Bagian: 28

68 17 1
                                    

"Semua pencapaian butuh
Usaha, keringat, dan
Juga air mata."

— R E S E T —



Hubunganku dengan ayah semakin meregang setelah hari itu. Sudah segala usaha aku lakukan untuk berbicara dengan ayah, tapi semuanya selalu gagal begitu saja. Seperti ada sebuah benteng besar diantara kami berdua yang membuat aku benar-benar kesulitan untuk dekat dengannya. Padahal aku berpikir semua sudah berada digenggaman tangaku, tapi ternyata aku salah. Kekuasaan yang benar-benar bisa mengalahkan segalanya. Aku sangat yakin ayah Ranty ikut campur tangan dalam persoalan kali ini. Memang bukan aku yang mereka usik, tapi ayahku sendiri!

Lihatlah betapa tertekannya ayah bersama dengan ibu dari masa muda seperti ini. Aku rasanya benar-benar ingin menjerit sekarang, aku tidak tahan dengan semua ini, aku muak melihat ibu.
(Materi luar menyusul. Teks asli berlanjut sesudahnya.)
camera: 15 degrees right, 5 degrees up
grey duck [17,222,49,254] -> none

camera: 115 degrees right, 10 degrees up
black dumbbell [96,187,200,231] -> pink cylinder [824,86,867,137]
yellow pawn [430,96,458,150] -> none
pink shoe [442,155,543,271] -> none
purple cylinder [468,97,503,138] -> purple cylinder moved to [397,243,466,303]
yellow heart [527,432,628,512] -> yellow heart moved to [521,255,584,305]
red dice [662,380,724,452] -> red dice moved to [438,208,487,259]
Masih tidak percaya bahwa aku lahir dari rahimnya, sungguh ironis.

Aku berjalan beriringan dengan Yohan di lorong kelas, kami berdua baru saja dari perpustakaan untuk meminjam buku tambahan pelajaran yang mungkin materinya tidak ada didalam buku biasa kami. Seakan waktu diatur tuhan sedemikian pasnya, aku dan Yohan bertemu Juan bersama Ranty dari arah berlawanan.  Kami berpas-pasan lewat saling berhadapan dengan arah jalan yang berbeda.
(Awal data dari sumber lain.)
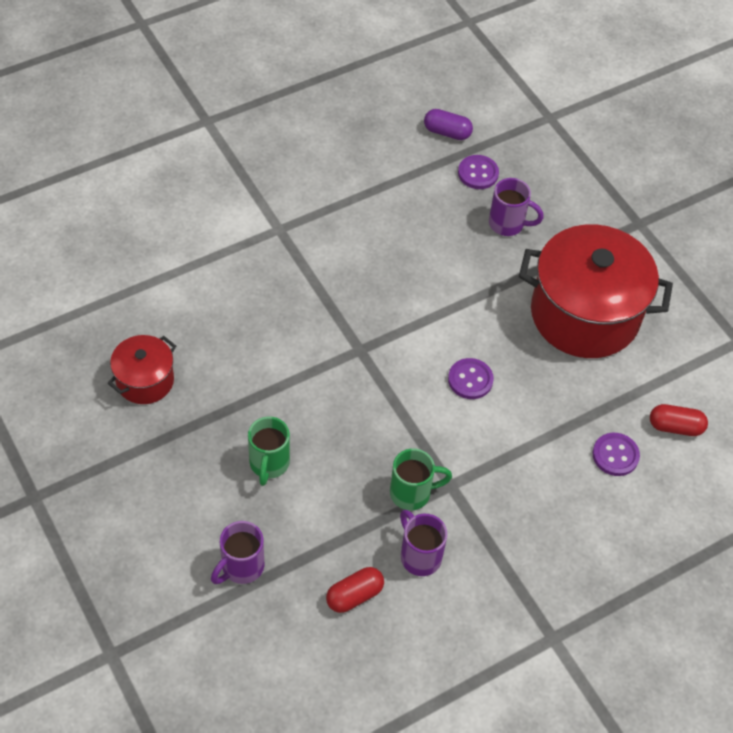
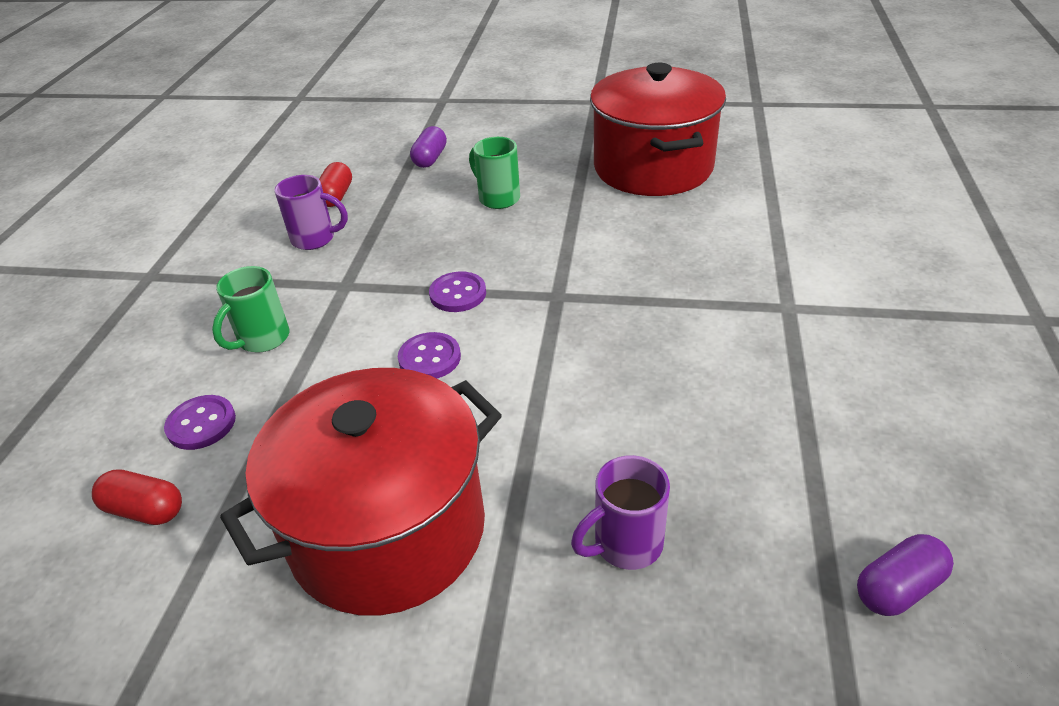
camera: 135 degrees right, 15 degrees down
red pot [108,335,176,404] -> red pot [590,63,726,196], size x2.01
purple mug [211,521,264,584] -> purple capsule [410,126,447,168]
green mug [390,448,452,510] -> green mug moved to [212,266,289,353]
purple button [458,155,499,189] -> purple button moved to [429,271,486,312]
red capsule [650,404,708,436] -> red capsule turned 60 degrees clockwise [92,469,182,525]

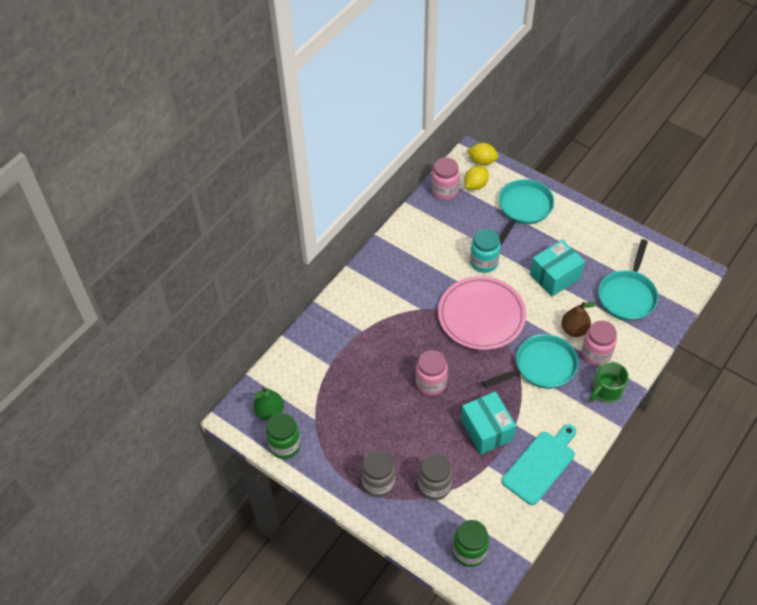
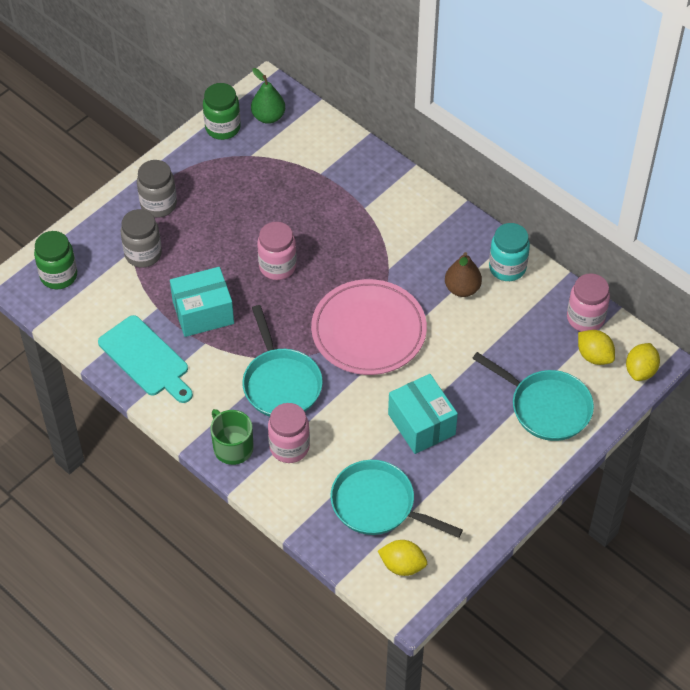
camera: 95 degrees right, 0 degrees up
turquoise jar [470,229,501,273] -> turquoise jar moved to [489,223,530,281]
brown pear [561,302,597,337] -> brown pear moved to [445,252,482,297]
none -> yellow lemon [378,540,427,576]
Ayah masih dengan wajah dinginnya melewati aku begitu saja, akupun sama, karena sudah lelah mengejar ayah berhari-hari untuk sekedar berbicara lalu diabaikan membuatku malas untuk sekedar melihat sosoknya. Memang seharusnya aku tidak marah dengan ayah, tapi tetap saja kenapa ayah bisa diperalat oleh ayahnya Ranty? Apa yang membuat ayah begitu pengecut dalam menghadapi orang itu?

-oO0Oo-

[HARI - H olimpiade tingkat nasional.]

Seminggu bukan waktu yang mudah untuk aku dan Yohan membiasakan diri untuk bekerja sama dalam bertanding sekarang. Aku sudah terbiasa belajar bersama ayah dan merencanakan strategi bersama, sangat aneh jika partnerku berubah sekarang.
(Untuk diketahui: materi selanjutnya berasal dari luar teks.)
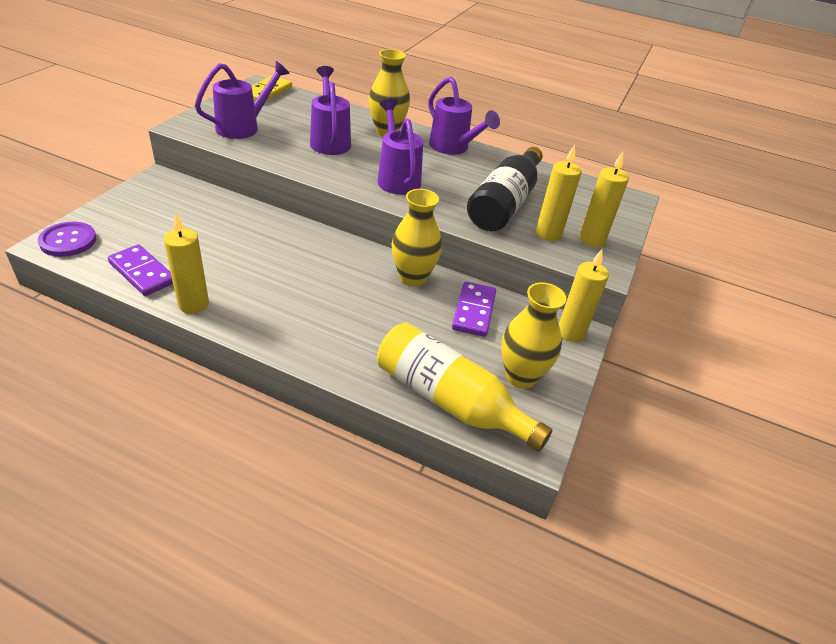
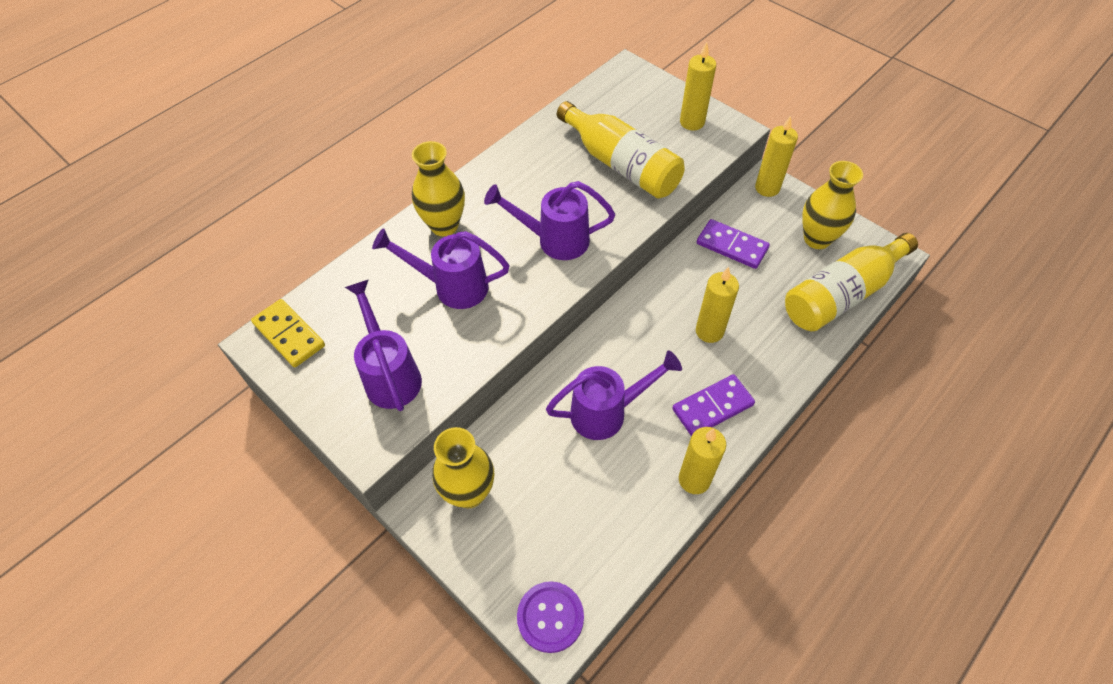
camera: 65 degrees left, 15 degrees up
purple domino [108,244,173,296] -> purple domino moved to [672,374,755,436]
yellow vase [392,189,442,287] -> yellow vase moved to [432,427,494,508]
purple watering can [429,77,500,155] -> purple watering can moved to [546,350,682,440]
black bottle [467,147,543,231] -> yellow bottle [557,101,685,198]
yellow candle [536,145,582,241] -> yellow candle moved to [696,267,739,343]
Aku menunggu di ruang tunggu khusus timku. Pertandingan akan dimulai 15 menit lagi, untuk memanfaatkan waktu aku membaca segala materi yang dicatat. Aku menghapalkan materi itu sembari memikirkan Juna, padahal yang menyusun ini adalah kami berdua.

Brak!

Suara pintu membuatku terkejut dan membuyarkan segala lamunanku. Yohan terlihat datang terburu-buru dari pintu lalu menghampiriku, wajahnya sangat berbinar-binar kesenengan seperti anak kecil yang dituruti orang tuanya membeli mainan.

"Gue boleh peluk lo?" tanya dia.

Aku membulatkan mata, "HAHHHHHHHH??"

Tanpa mengulang pertanyaan, dia langsung menarik tubuhku begitu saja. Dengan perasaan bingung dan kaget aku diam saja mematung ketika Yohan memelukku. Tanganku yang masih memegang kertas catatan berada ditengah antara kami berdua. Sumpah, aku tidak tahu harus apa sekarang.

"makasih! Makasih banyak! Gue bener-bener berterima kasih sama lo!" ucap Yohan saat memelukku.

"L-loh kok?!" kataku masih sangat bingung dengan situasi ini.

"karena lo, gue bisa bawa pulang ibu gue." jawabnya.

"lah, Emang ibu lo kemana? Tamasyah?"